A million or so Asus personal computers may have downloaded spyware from the computer maker's update servers and installed it, Kaspersky Lab claims.
Someone was able to modify a copy of the Asus Live Update Utility, hosted on the Taiwanese manufacturer's backend systems, and sign it using the company's security certificate, even keeping the file length the same as the legit version, to make everything seem above board. The update utility ships with every machine, and routinely upgrades the motherboard firmware and related software with any available updates from Asus.
When it checked in with Asus's servers for the latest updates, the utility would fetch and install a backdoored version of the Asus Live Update Utility, we're told. The dodgy version was offered between June and November 2018, according to Kaspersky.
That infected build of the utility was designed to spy on roughly 600 machines, identified by their network MAC addresses.
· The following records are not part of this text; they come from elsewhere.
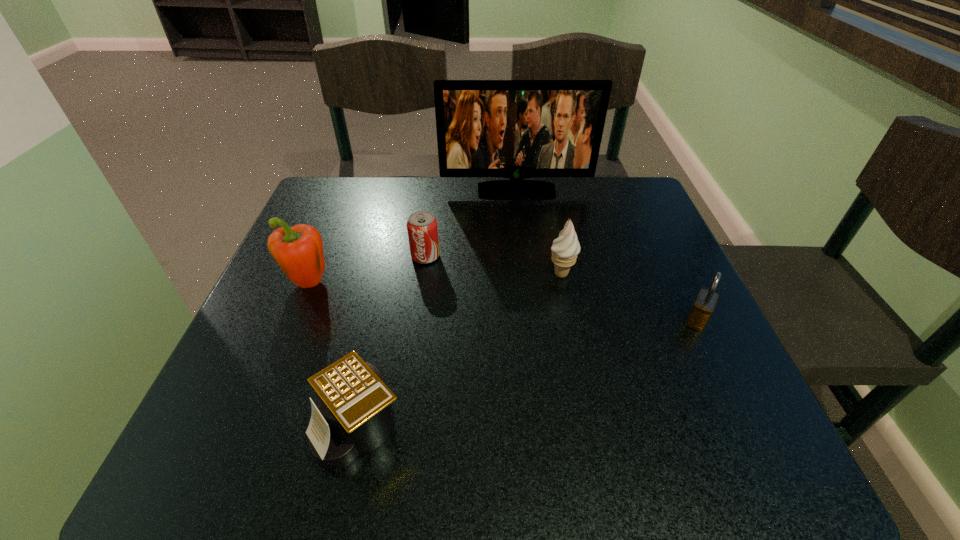
Where is `blank space located 0.170m on the front-facing side of the fourth shortest object`? This screenshot has width=960, height=540. blank space located 0.170m on the front-facing side of the fourth shortest object is located at coordinates (468, 274).

Where is `vacant space situated 0.080m on the front-facing side of the fourth shortest object`? vacant space situated 0.080m on the front-facing side of the fourth shortest object is located at coordinates (511, 274).

Locate an element on the screen. free space located on the front-facing side of the fourth shortest object is located at coordinates (372, 274).

Locate an element on the screen. free space located on the front of the second nearest object is located at coordinates (769, 470).

Find the location of a particular element. vacant area located 0.280m on the left of the soda can is located at coordinates (287, 256).

The image size is (960, 540). I want to click on vacant space located 0.380m on the right of the calculator, so click(x=649, y=427).

Where is `object present at the far edge`? object present at the far edge is located at coordinates (517, 129).

Find the location of a particular element. object present at the near edge is located at coordinates (353, 416).

This screenshot has height=540, width=960. What are the coordinates of `object present at the left edge` in the screenshot? It's located at (298, 250).

Locate an element on the screen. monitor that is at the right edge is located at coordinates (517, 129).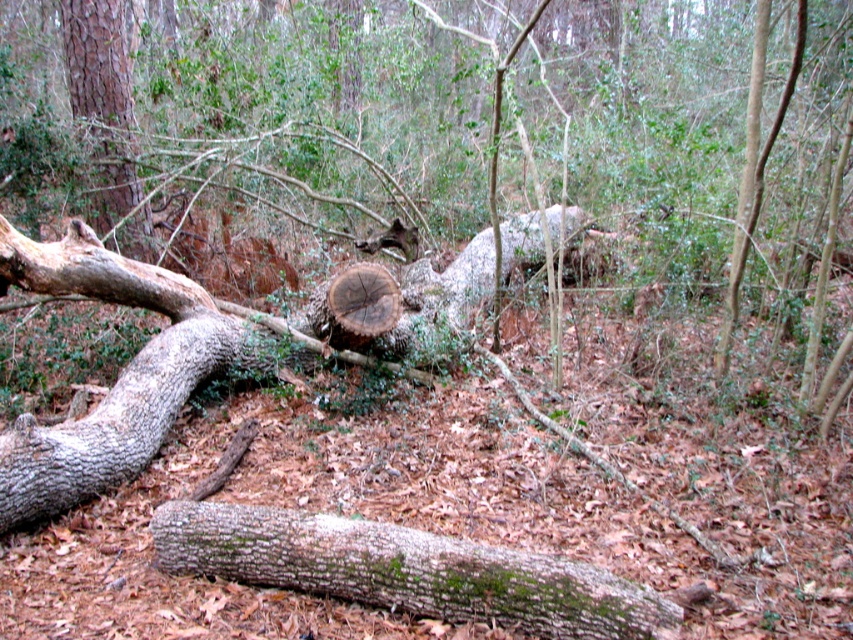
Is green mossy bark log at lower center positioned before smooth brown tree trunk at upper left?

Yes.

The image size is (853, 640). What do you see at coordinates (405, 570) in the screenshot?
I see `green mossy bark log at lower center` at bounding box center [405, 570].

Where is `green mossy bark log at lower center`? The image size is (853, 640). green mossy bark log at lower center is located at coordinates (405, 570).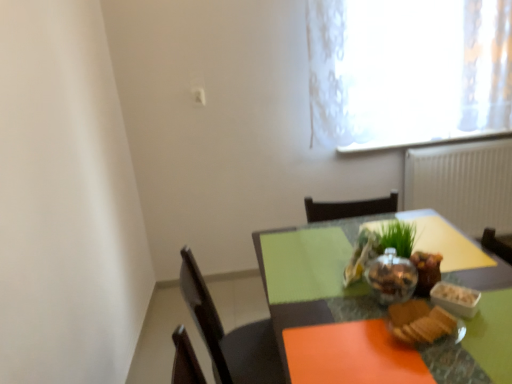
I want to click on free location in front of slightly toasted bread at lower right, acting as the third food starting from the back, so click(453, 364).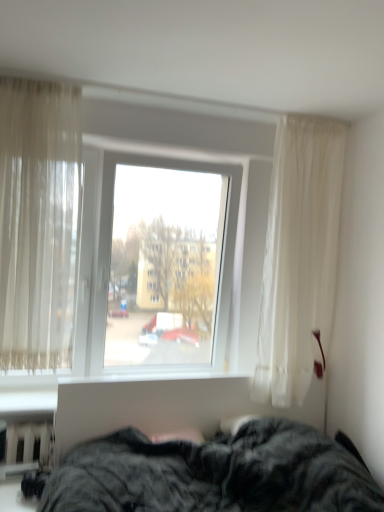
Question: Would you say dark gray plush bed at lower center contains sheer beige curtain at left?

Choices:
 (A) yes
 (B) no

Answer: (B)

Question: From the image's perspective, is dark gray plush bed at lower center on top of sheer beige curtain at left?

Choices:
 (A) yes
 (B) no

Answer: (B)

Question: Is dark gray plush bed at lower center closer to the viewer compared to sheer beige curtain at left?

Choices:
 (A) yes
 (B) no

Answer: (A)

Question: Is dark gray plush bed at lower center bigger than sheer beige curtain at left?

Choices:
 (A) yes
 (B) no

Answer: (A)

Question: Is dark gray plush bed at lower center looking in the opposite direction of sheer beige curtain at left?

Choices:
 (A) yes
 (B) no

Answer: (B)

Question: Considering the positions of point (49, 441) and point (322, 282), is point (49, 441) closer or farther from the camera than point (322, 282)?

Choices:
 (A) closer
 (B) farther

Answer: (A)

Question: Based on their positions, is white plastic radiator at lower left located to the left or right of transparent glass window at center?

Choices:
 (A) left
 (B) right

Answer: (A)

Question: Is white plastic radiator at lower left in front of or behind transparent glass window at center in the image?

Choices:
 (A) front
 (B) behind

Answer: (A)

Question: Considering the positions of white plastic radiator at lower left and transparent glass window at center in the image, is white plastic radiator at lower left bigger or smaller than transparent glass window at center?

Choices:
 (A) small
 (B) big

Answer: (A)

Question: Is point tap(51, 432) positioned closer to the camera than point tap(97, 474)?

Choices:
 (A) farther
 (B) closer

Answer: (A)

Question: In terms of width, does white plastic radiator at lower left look wider or thinner when compared to dark gray plush bed at lower center?

Choices:
 (A) thin
 (B) wide

Answer: (A)

Question: In the image, is white plastic radiator at lower left positioned in front of or behind dark gray plush bed at lower center?

Choices:
 (A) behind
 (B) front

Answer: (A)

Question: From a real-world perspective, is white plastic radiator at lower left above or below dark gray plush bed at lower center?

Choices:
 (A) below
 (B) above

Answer: (B)

Question: In terms of height, does sheer beige curtain at left look taller or shorter compared to white plastic radiator at lower left?

Choices:
 (A) short
 (B) tall

Answer: (B)

Question: Which is correct: sheer beige curtain at left is inside white plastic radiator at lower left, or outside of it?

Choices:
 (A) inside
 (B) outside

Answer: (B)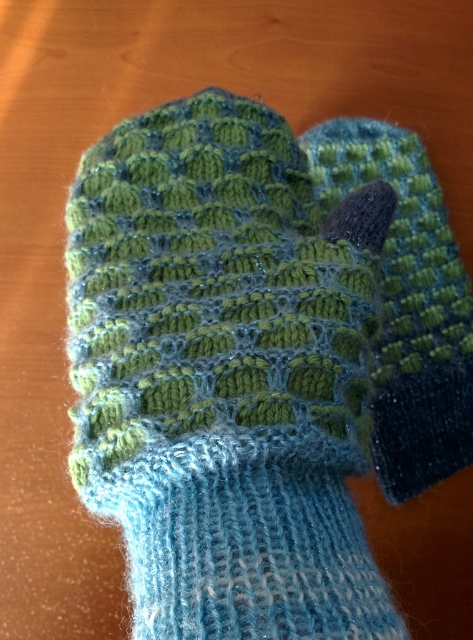
You are packing for a winter trip and have limited space in your bag. You need to choose between the knitted woolen glove at center and the green knitted sock at center to take with you. Based on their sizes, which one should you choose to save more space?

The knitted woolen glove at center is larger in size than the green knitted sock at center, so you should choose the green knitted sock at center to save more space.

You are standing 24 inches away from a wooden table with a knitted woolen glove at center. Can you reach the glove without moving your feet?

The knitted woolen glove at center is 22.26 inches away from the camera, so yes, you can reach it without moving your feet since it is within your 24 inch reach distance.

You are trying to decide which item to use for keeping your hands warm during a cold winter day. You have the knitted woolen glove at center and the green knitted sock at center in front of you. Which item is shorter and thus might be less suitable for covering your entire hand?

The knitted woolen glove at center is shorter than the green knitted sock at center, so it might be less suitable for covering your entire hand.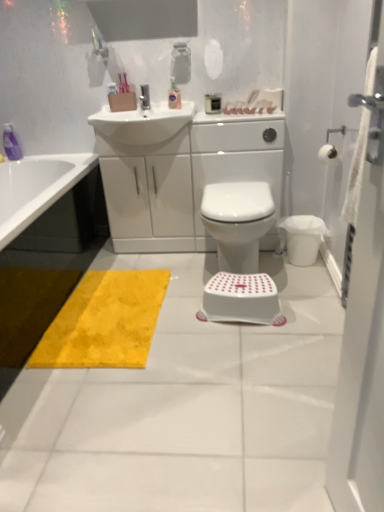
Question: Looking at the image, does white fabric screen door at right seem bigger or smaller compared to translucent plastic bottle at upper center?

Choices:
 (A) small
 (B) big

Answer: (B)

Question: From the image's perspective, is white fabric screen door at right located above or below translucent plastic bottle at upper center?

Choices:
 (A) above
 (B) below

Answer: (B)

Question: Which object is positioned closest to the white plastic step stool at center?

Choices:
 (A) white fabric screen door at right
 (B) metallic silver faucet at upper center
 (C) white glossy sink at upper center
 (D) yellow fuzzy rug at lower left
 (E) white plastic bidet at center

Answer: (E)

Question: Estimate the real-world distances between objects in this image. Which object is farther from the metallic silver faucet at upper center?

Choices:
 (A) white plastic bidet at center
 (B) white plastic step stool at center
 (C) white glossy sink at upper center
 (D) white matte toilet paper at upper right
 (E) translucent plastic bottle at upper center

Answer: (B)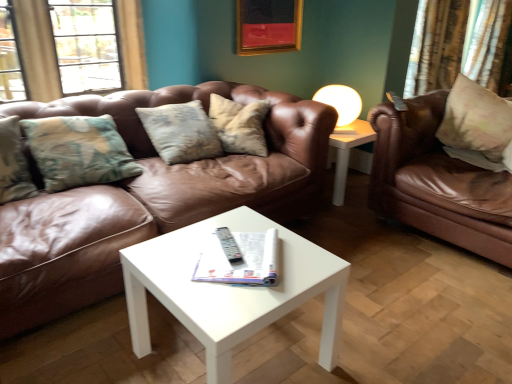
Question: Could you tell me if brown leather couch at center, which is counted as the 2th studio couch, starting from the right, is facing floral fabric pillow at right?

Choices:
 (A) yes
 (B) no

Answer: (B)

Question: From the image's perspective, is brown leather couch at center, the 1th studio couch in the left-to-right sequence, below floral fabric pillow at right?

Choices:
 (A) yes
 (B) no

Answer: (A)

Question: Can you confirm if brown leather couch at center, the 1th studio couch in the left-to-right sequence, is shorter than floral fabric pillow at right?

Choices:
 (A) no
 (B) yes

Answer: (A)

Question: Does brown leather couch at center, which is counted as the 2th studio couch, starting from the right, have a larger size compared to floral fabric pillow at right?

Choices:
 (A) no
 (B) yes

Answer: (B)

Question: Is brown leather couch at center, which is counted as the 2th studio couch, starting from the right, far from floral fabric pillow at right?

Choices:
 (A) yes
 (B) no

Answer: (A)

Question: Is floral fabric pillow at right bigger or smaller than white paper magazine at center?

Choices:
 (A) small
 (B) big

Answer: (B)

Question: Considering the positions of floral fabric pillow at right and white paper magazine at center in the image, is floral fabric pillow at right taller or shorter than white paper magazine at center?

Choices:
 (A) short
 (B) tall

Answer: (B)

Question: From a real-world perspective, is floral fabric pillow at right physically located above or below white paper magazine at center?

Choices:
 (A) below
 (B) above

Answer: (B)

Question: Do you think floral fabric pillow at right is within white paper magazine at center, or outside of it?

Choices:
 (A) outside
 (B) inside

Answer: (A)

Question: Based on their positions, is white matte lampshade at upper center located to the left or right of floral fabric pillow at right?

Choices:
 (A) left
 (B) right

Answer: (A)

Question: In terms of height, does white matte lampshade at upper center look taller or shorter compared to floral fabric pillow at right?

Choices:
 (A) short
 (B) tall

Answer: (A)

Question: From a real-world perspective, relative to floral fabric pillow at right, is white matte lampshade at upper center vertically above or below?

Choices:
 (A) above
 (B) below

Answer: (B)

Question: Considering the positions of white matte lampshade at upper center and floral fabric pillow at right in the image, is white matte lampshade at upper center wider or thinner than floral fabric pillow at right?

Choices:
 (A) thin
 (B) wide

Answer: (A)

Question: Do you think brown leather couch at center, which is counted as the 2th studio couch, starting from the right, is within white matte lampshade at upper center, or outside of it?

Choices:
 (A) inside
 (B) outside

Answer: (B)

Question: From a real-world perspective, is brown leather couch at center, which is counted as the 2th studio couch, starting from the right, positioned above or below white matte lampshade at upper center?

Choices:
 (A) below
 (B) above

Answer: (A)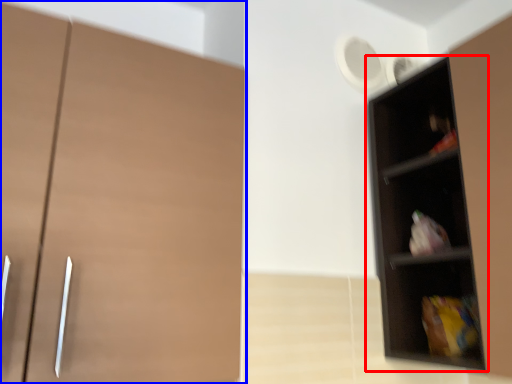
Question: Which of the following is the closest to the observer, shelf (highlighted by a red box) or cupboard (highlighted by a blue box)?

Choices:
 (A) shelf
 (B) cupboard

Answer: (B)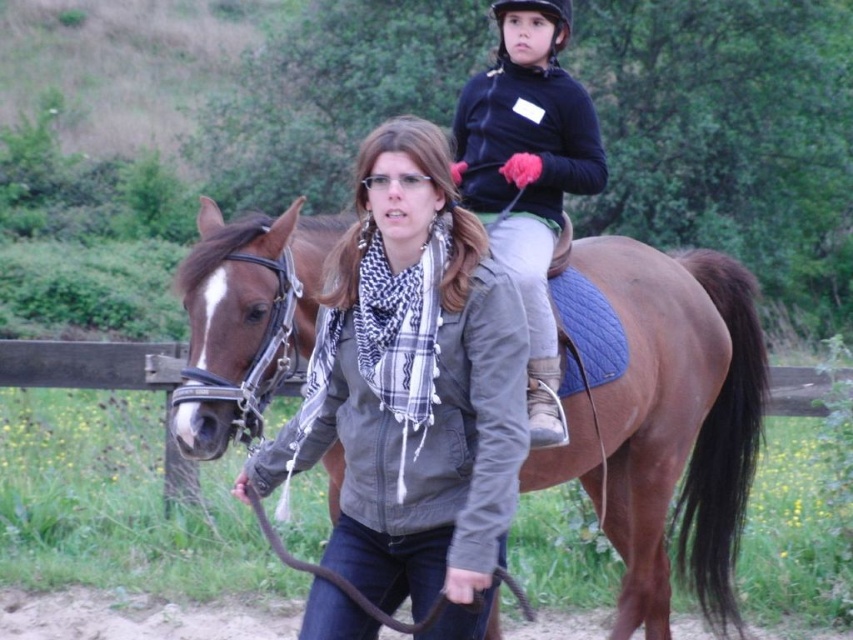
Who is more forward, (566,454) or (512,26)?

Point (566,454)

Does brown leather saddle at center appear on the right side of dark blue jersey at upper center?

Correct, you'll find brown leather saddle at center to the right of dark blue jersey at upper center.

Does point (311, 276) lie in front of point (570, 180)?

That is True.

Where is `brown leather saddle at center`? This screenshot has width=853, height=640. brown leather saddle at center is located at coordinates (659, 412).

From the picture: Who is positioned more to the right, matte gray jacket at center or dark blue jersey at upper center?

dark blue jersey at upper center

Is matte gray jacket at center positioned in front of dark blue jersey at upper center?

That is True.

I want to click on matte gray jacket at center, so click(413, 390).

Measure the distance between brown leather saddle at center and camera.

brown leather saddle at center and camera are 4.36 meters apart from each other.

Can you confirm if brown leather saddle at center is bigger than matte gray jacket at center?

Indeed, brown leather saddle at center has a larger size compared to matte gray jacket at center.

This screenshot has width=853, height=640. In order to click on brown leather saddle at center in this screenshot , I will do `click(659, 412)`.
So, roughly a million Asus-built computers may have been running a trojanized update utility, with a few hundred actively spied on via the backdoor.
Kaspersky Labs has named it ShadowHammer.
How promptly do you install software updates?
(Score: 1, Informative) by Anonymous Coward on Tuesday March 26 2019, @04:38PM
This has nothing to do with "cloud". PCs have been shipping with manufacturers' software, as well as 3rd party software, that is set to auto-update by default for a looooong time. Long before "cloud" was a thing.